Does anyone else remember, back in the early weeks and months of the pandemic, when we seemed to collectively realize that, despite the incredible stress and fear and challenges of that time, there was something to be learned in the slowing down? Time stretched out before us, which was sometimes terrible and frightening, but also sometimes allowed for a kind of life that many of us had lost sight of – time to bake bread and take neighborhood walks, time for conversation and reading and creating art, time to be together (in person if we were lucky, often virtually instead) without a purpose or productivity goal.
I don’t at all want to minimize the incredible difficulty of those months – the losses, the sadness and anxiety, the terrible unknowns, the loneliness. It was awful. But as all our activities and many of our connections were pared away, we seemed to discover some truths about ourselves and what we value; we found gifts in the slowing down, and we promised ourselves and each other that we would hold on to those learnings when things “got back to normal.”
As Rev. David Miller has been reminding us, we will never “go back to normal.” Instead we continue to move forward, always forward, as in the Rumi poem he shared in worship on Sep. 11, “Nobody can go back.
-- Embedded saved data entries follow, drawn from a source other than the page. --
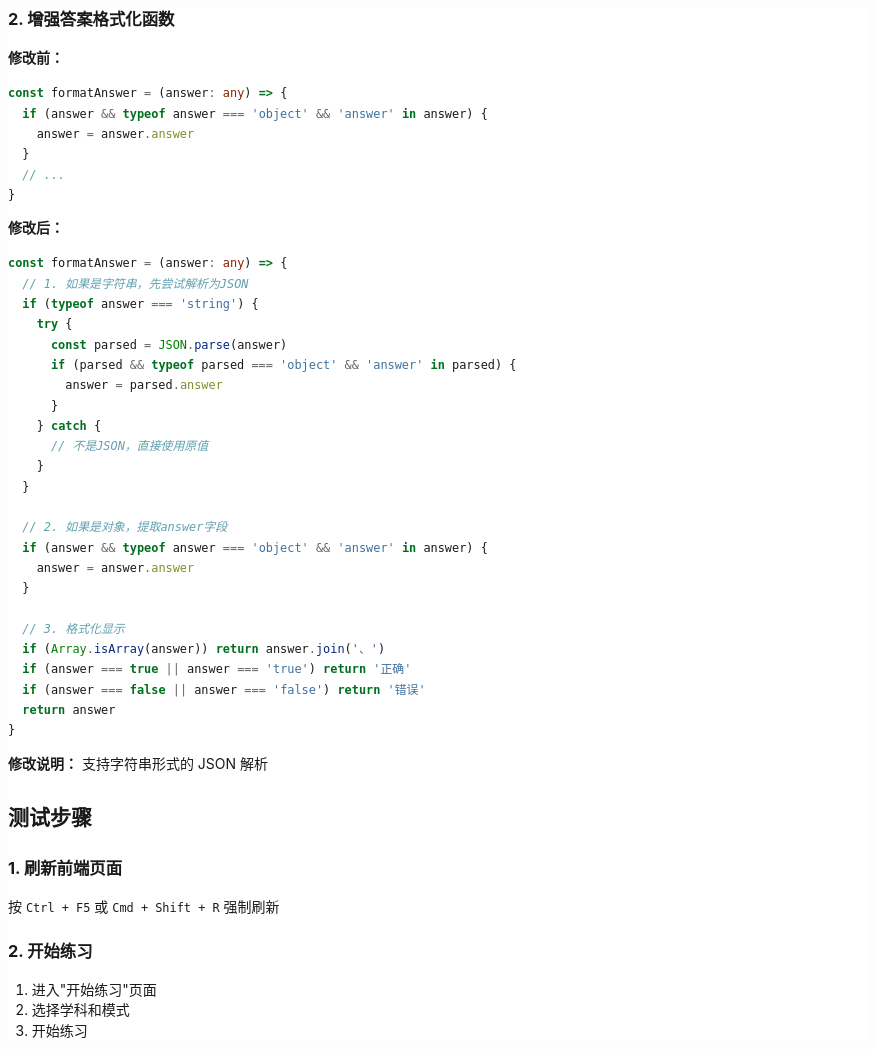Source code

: ### 2. 增强答案格式化函数

**修改前：**
```typescript
const formatAnswer = (answer: any) => {
  if (answer && typeof answer === 'object' && 'answer' in answer) {
    answer = answer.answer
  }
  // ...
}
```

**修改后：**
```typescript
const formatAnswer = (answer: any) => {
  // 1. 如果是字符串，先尝试解析为JSON
  if (typeof answer === 'string') {
    try {
      const parsed = JSON.parse(answer)
      if (parsed && typeof parsed === 'object' && 'answer' in parsed) {
        answer = parsed.answer
      }
    } catch {
      // 不是JSON，直接使用原值
    }
  }
  
  // 2. 如果是对象，提取answer字段
  if (answer && typeof answer === 'object' && 'answer' in answer) {
    answer = answer.answer
  }
  
  // 3. 格式化显示
  if (Array.isArray(answer)) return answer.join('、')
  if (answer === true || answer === 'true') return '正确'
  if (answer === false || answer === 'false') return '错误'
  return answer
}
```

**修改说明：** 支持字符串形式的 JSON 解析

## 测试步骤

### 1. 刷新前端页面

按 `Ctrl + F5` 或 `Cmd + Shift + R` 强制刷新

### 2. 开始练习

1. 进入"开始练习"页面
2. 选择学科和模式
3. 开始练习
To go back is impossible in existence.” And so, the question becomes not if we will move forward, but how.”
Though we won’t ever go back to normal, whatever that might mean, there is no doubt that my calendar, and I suspect many of yours as well, is looking as full as it ever did before the pandemic. Maybe even more so. Sometimes, our involvement at UUCF can feel like just a part of that overwhelming busyness. Just another thing to fit into our schedule in between all the other things. If that’s the way we think about it, it’s all too easy to have a half-hearted or surface-level connection to the community, and to fall away when we are overwhelmed.
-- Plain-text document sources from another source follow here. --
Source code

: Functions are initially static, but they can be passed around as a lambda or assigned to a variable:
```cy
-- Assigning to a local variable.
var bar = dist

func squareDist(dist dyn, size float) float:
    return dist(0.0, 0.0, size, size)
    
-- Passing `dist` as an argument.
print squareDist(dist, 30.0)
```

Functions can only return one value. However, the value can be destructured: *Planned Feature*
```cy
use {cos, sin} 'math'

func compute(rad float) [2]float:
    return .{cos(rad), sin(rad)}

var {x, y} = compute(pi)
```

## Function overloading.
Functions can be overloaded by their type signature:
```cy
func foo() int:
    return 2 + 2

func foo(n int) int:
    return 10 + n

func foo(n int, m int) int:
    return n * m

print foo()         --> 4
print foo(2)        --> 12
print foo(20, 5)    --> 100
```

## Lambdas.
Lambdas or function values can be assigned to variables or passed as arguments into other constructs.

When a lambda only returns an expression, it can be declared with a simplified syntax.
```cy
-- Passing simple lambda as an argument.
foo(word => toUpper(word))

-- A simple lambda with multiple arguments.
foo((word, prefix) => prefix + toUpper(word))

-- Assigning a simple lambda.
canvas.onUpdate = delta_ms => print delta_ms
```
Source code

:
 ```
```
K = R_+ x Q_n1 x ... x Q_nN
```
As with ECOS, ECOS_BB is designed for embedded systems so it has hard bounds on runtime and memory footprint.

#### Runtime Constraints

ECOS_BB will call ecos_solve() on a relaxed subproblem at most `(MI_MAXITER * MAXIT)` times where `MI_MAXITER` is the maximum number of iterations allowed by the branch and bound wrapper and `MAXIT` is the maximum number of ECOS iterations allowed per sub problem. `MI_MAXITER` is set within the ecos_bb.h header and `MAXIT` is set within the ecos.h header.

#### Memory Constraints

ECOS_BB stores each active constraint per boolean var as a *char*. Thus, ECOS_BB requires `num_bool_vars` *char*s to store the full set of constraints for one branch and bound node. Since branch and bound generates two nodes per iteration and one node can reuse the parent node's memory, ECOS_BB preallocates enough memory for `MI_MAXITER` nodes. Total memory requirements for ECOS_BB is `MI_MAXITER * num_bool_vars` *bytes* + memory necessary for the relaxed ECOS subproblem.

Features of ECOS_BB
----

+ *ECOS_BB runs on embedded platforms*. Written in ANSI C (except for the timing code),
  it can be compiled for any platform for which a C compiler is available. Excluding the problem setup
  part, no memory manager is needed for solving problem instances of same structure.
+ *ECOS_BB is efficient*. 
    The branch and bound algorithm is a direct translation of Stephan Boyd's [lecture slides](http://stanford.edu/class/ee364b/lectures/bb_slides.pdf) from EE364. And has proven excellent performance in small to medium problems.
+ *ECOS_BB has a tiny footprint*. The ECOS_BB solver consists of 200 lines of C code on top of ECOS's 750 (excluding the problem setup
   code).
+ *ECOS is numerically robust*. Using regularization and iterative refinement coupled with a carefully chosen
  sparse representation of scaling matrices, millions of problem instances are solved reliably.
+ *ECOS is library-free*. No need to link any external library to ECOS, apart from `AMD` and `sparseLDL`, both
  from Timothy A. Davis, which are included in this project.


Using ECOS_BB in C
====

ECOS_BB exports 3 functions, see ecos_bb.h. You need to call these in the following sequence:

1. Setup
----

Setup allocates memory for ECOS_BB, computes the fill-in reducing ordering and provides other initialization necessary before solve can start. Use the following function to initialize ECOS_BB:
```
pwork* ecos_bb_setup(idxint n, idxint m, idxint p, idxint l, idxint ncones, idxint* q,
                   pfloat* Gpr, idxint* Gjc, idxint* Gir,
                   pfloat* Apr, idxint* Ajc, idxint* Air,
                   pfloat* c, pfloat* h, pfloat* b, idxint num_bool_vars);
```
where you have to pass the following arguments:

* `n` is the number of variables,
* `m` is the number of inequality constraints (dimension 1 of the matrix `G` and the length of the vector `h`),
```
I believe it is essential, as UUCF starts this new congregational year, and as we think about what it means to be welcomed forward into this new period of the life of the community, to reflect on what makes UUCF different from many of the other commitments and activities in our lives. It is in that difference that the importance of our connections to this community and to one another become clear.
For me, UUCF is the place and the people that remind me of what I value most deeply, and challenge me to live those values in all that I do. It is here, with all of you, that the truths we learned over these past 3 years remain clear and serve as a guide.
As UUCF moves forward, we are striving to live out those values and those lessons in all the congregation does. Though of course we have tasks to accomplish, events to plan, a building to maintain and finances to manage, our goal is to intentionally and visibly hold on to the mission at the heart of our community – to transform ourselves, our community and the world through acts of love and justice.
Everything we do – from committee meetings, to teaching RE, to sharing food together, to making music, to welcoming newcomers – needs to have at its heart the goals we share: deepening our connections to each other, finding and creating meaning in our lives, working toward a more just and loving world. How busy many of us have become again makes this intentional focus all that much more important.
This means we are examining how we use our space and particularly our Sanctuary so that our hope to be a truly welcoming and inclusive community is evident from the moment someone comes into our space. This means that the newly restarted Voices of Hope Youth Choir is not only about making music but also about creating meaningful relationships among those involved, all while bringing a spirit of love and justice beyond our walls. This means that we hope committees in the congregation will do not only the business with which they are tasked, but also become places of connection and caring and will attend to how the work they do is a path toward spiritual development for those involved. This means we will be looking to use the time we have created between the end of the worship service and the end of Religious Exploration classes for opportunities not only for social interaction, but also for spiritual exploration and meaning making (stay tuned for more info!).
UUCF is not just another activity on our calendars; it is the place where we can find the tools and the companions we need to work toward becoming the people we long to be and creating the world we wish to live in. I hope you will be a part of what we are building as we move forward, always forward.